> _WHAT YOU SHOULD DO_: Please copy the text lines of every item below word for word, leaving the pictures out of your answer.
##### MATERIAL TO PROCESS
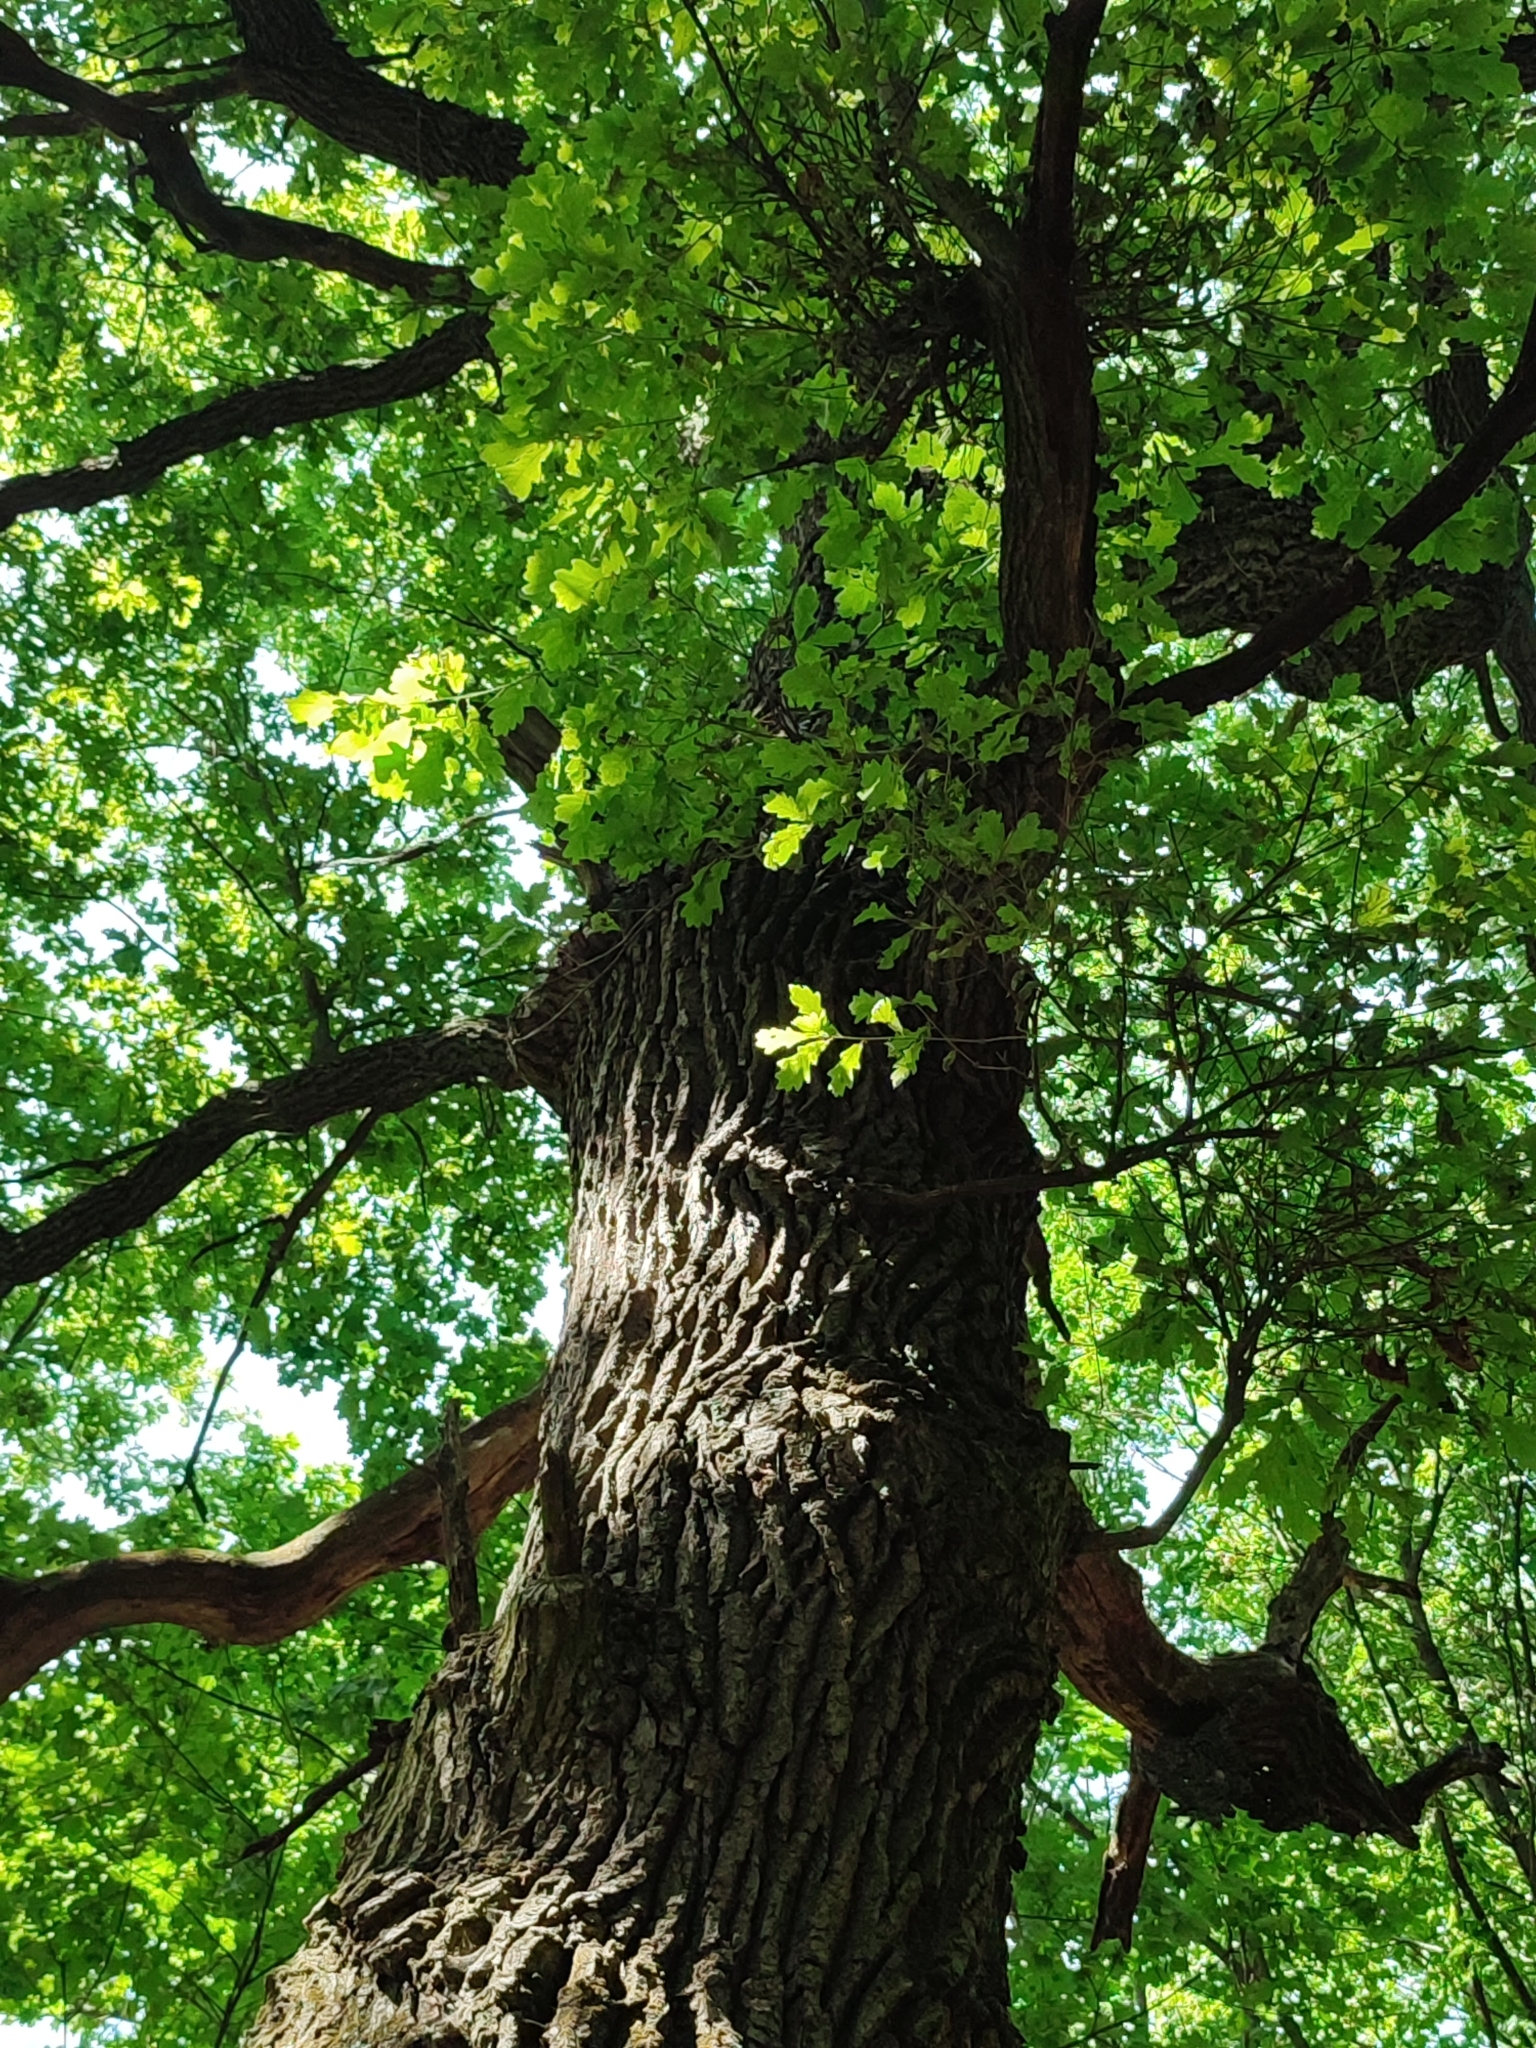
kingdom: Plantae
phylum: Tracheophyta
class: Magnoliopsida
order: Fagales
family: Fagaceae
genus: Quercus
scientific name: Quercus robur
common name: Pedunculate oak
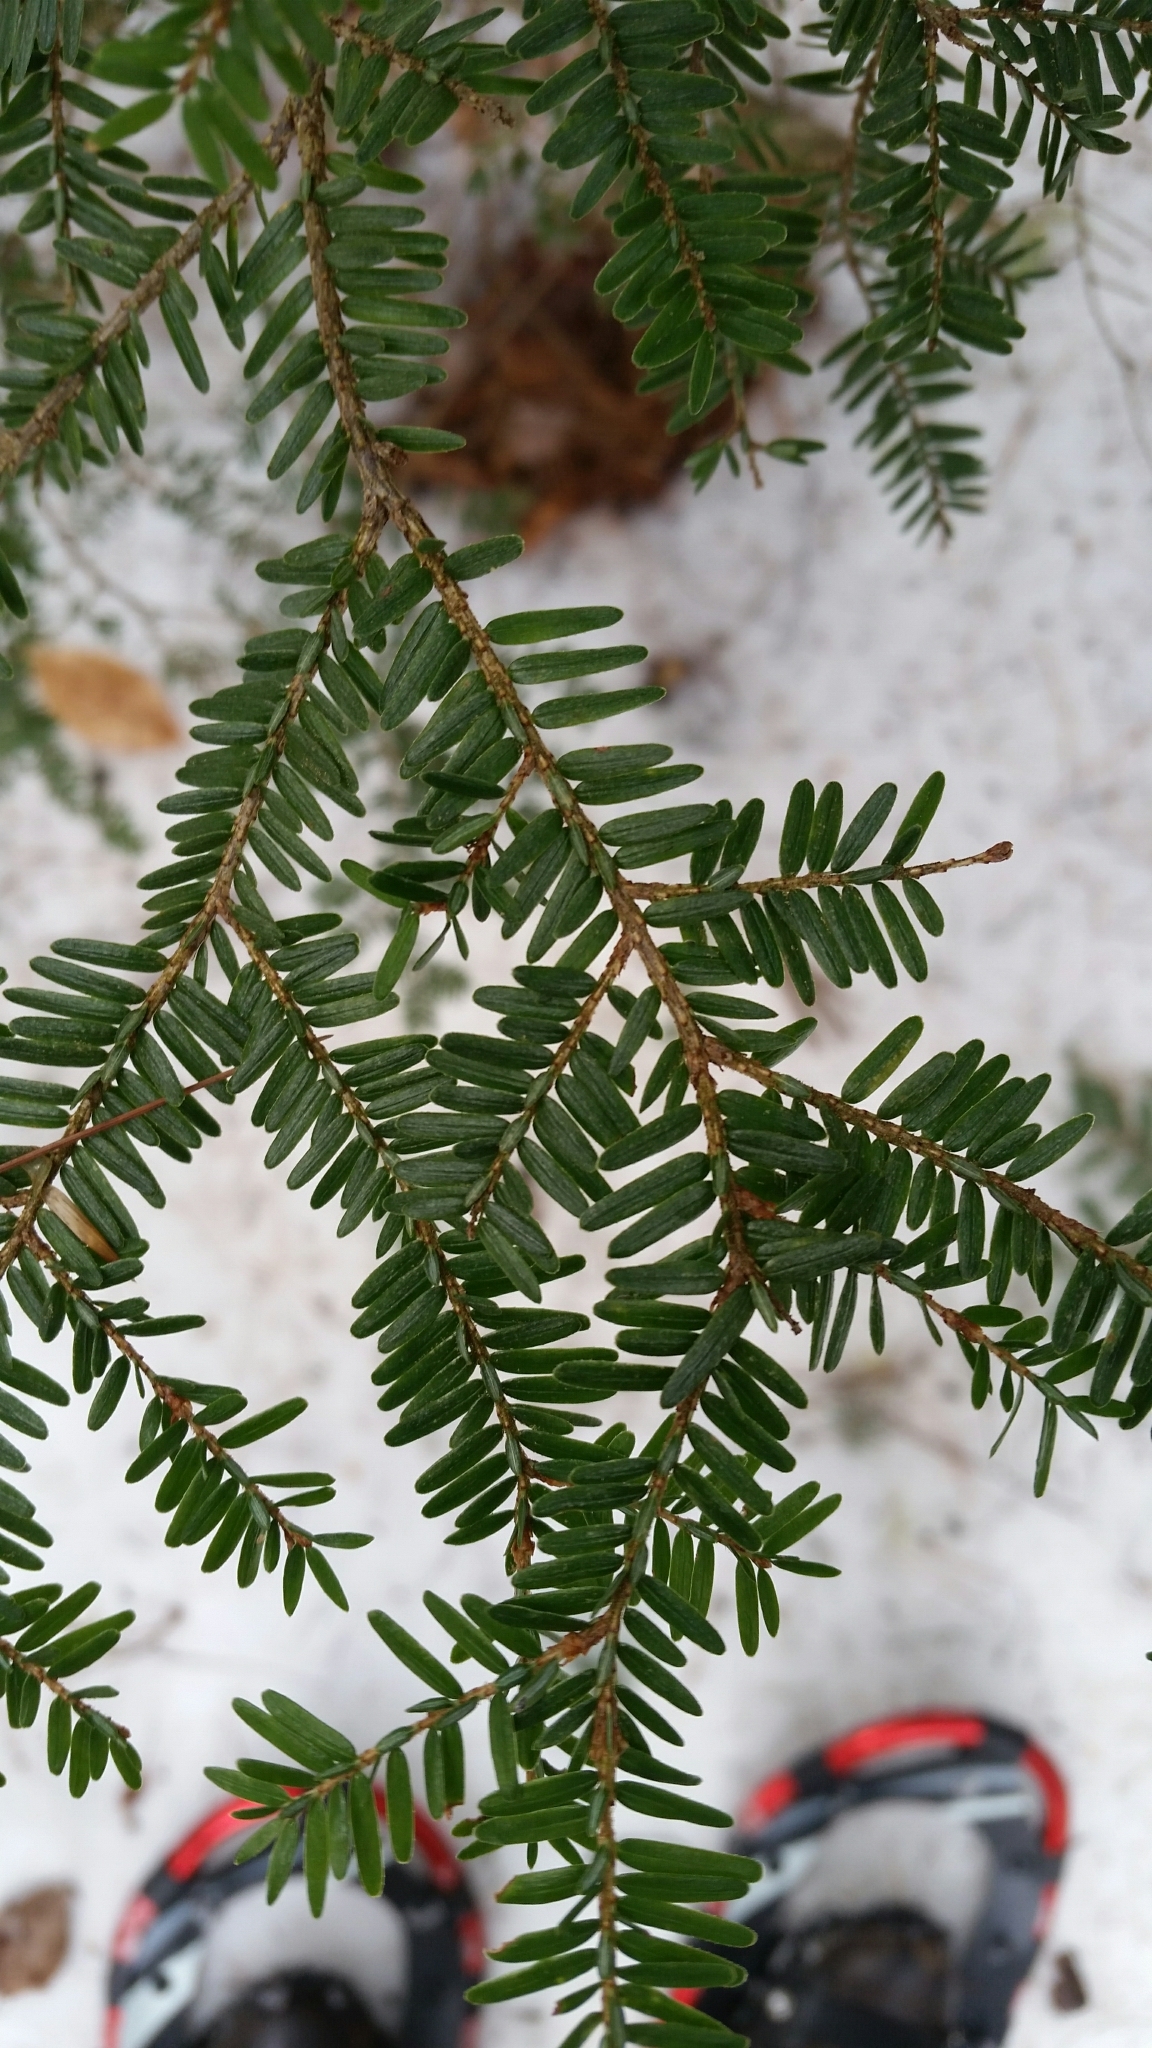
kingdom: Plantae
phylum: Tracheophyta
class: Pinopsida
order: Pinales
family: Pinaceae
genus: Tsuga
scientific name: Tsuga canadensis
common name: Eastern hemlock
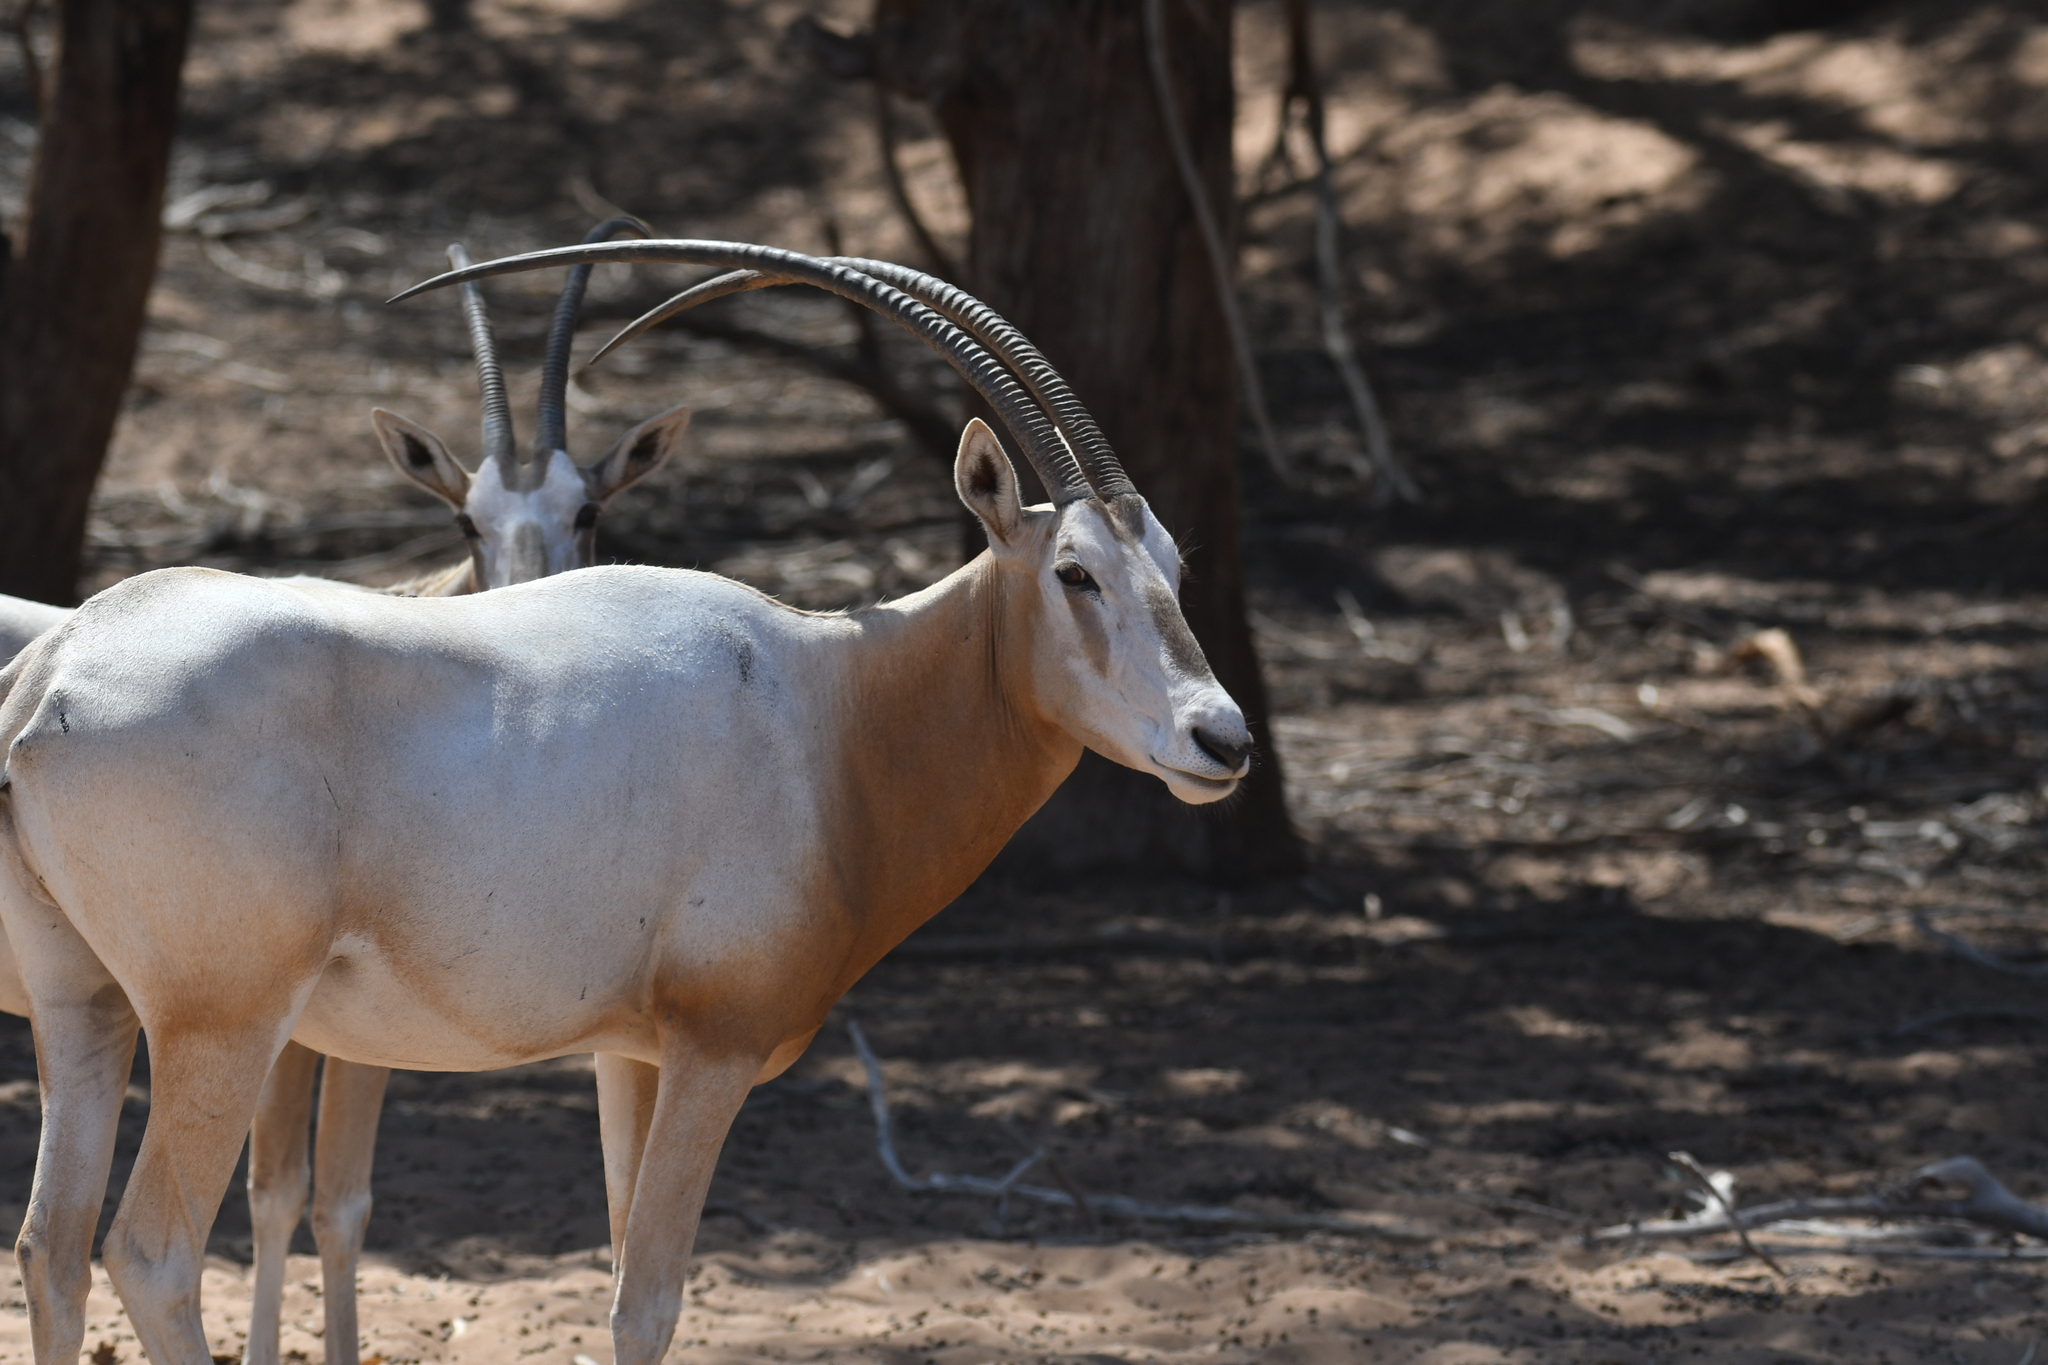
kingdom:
##########
> _WRITTEN RESPONSE_:
kingdom: Plantae
phylum: Tracheophyta
class: Magnoliopsida
order: Fagales
family: Fagaceae
genus: Quercus
scientific name: Quercus robur
common name: Pedunculate oak
kingdom: Plantae
phylum: Tracheophyta
class: Pinopsida
order: Pinales
family: Pinaceae
genus: Tsuga
scientific name: Tsuga canadensis
common name: Eastern hemlock
kingdom:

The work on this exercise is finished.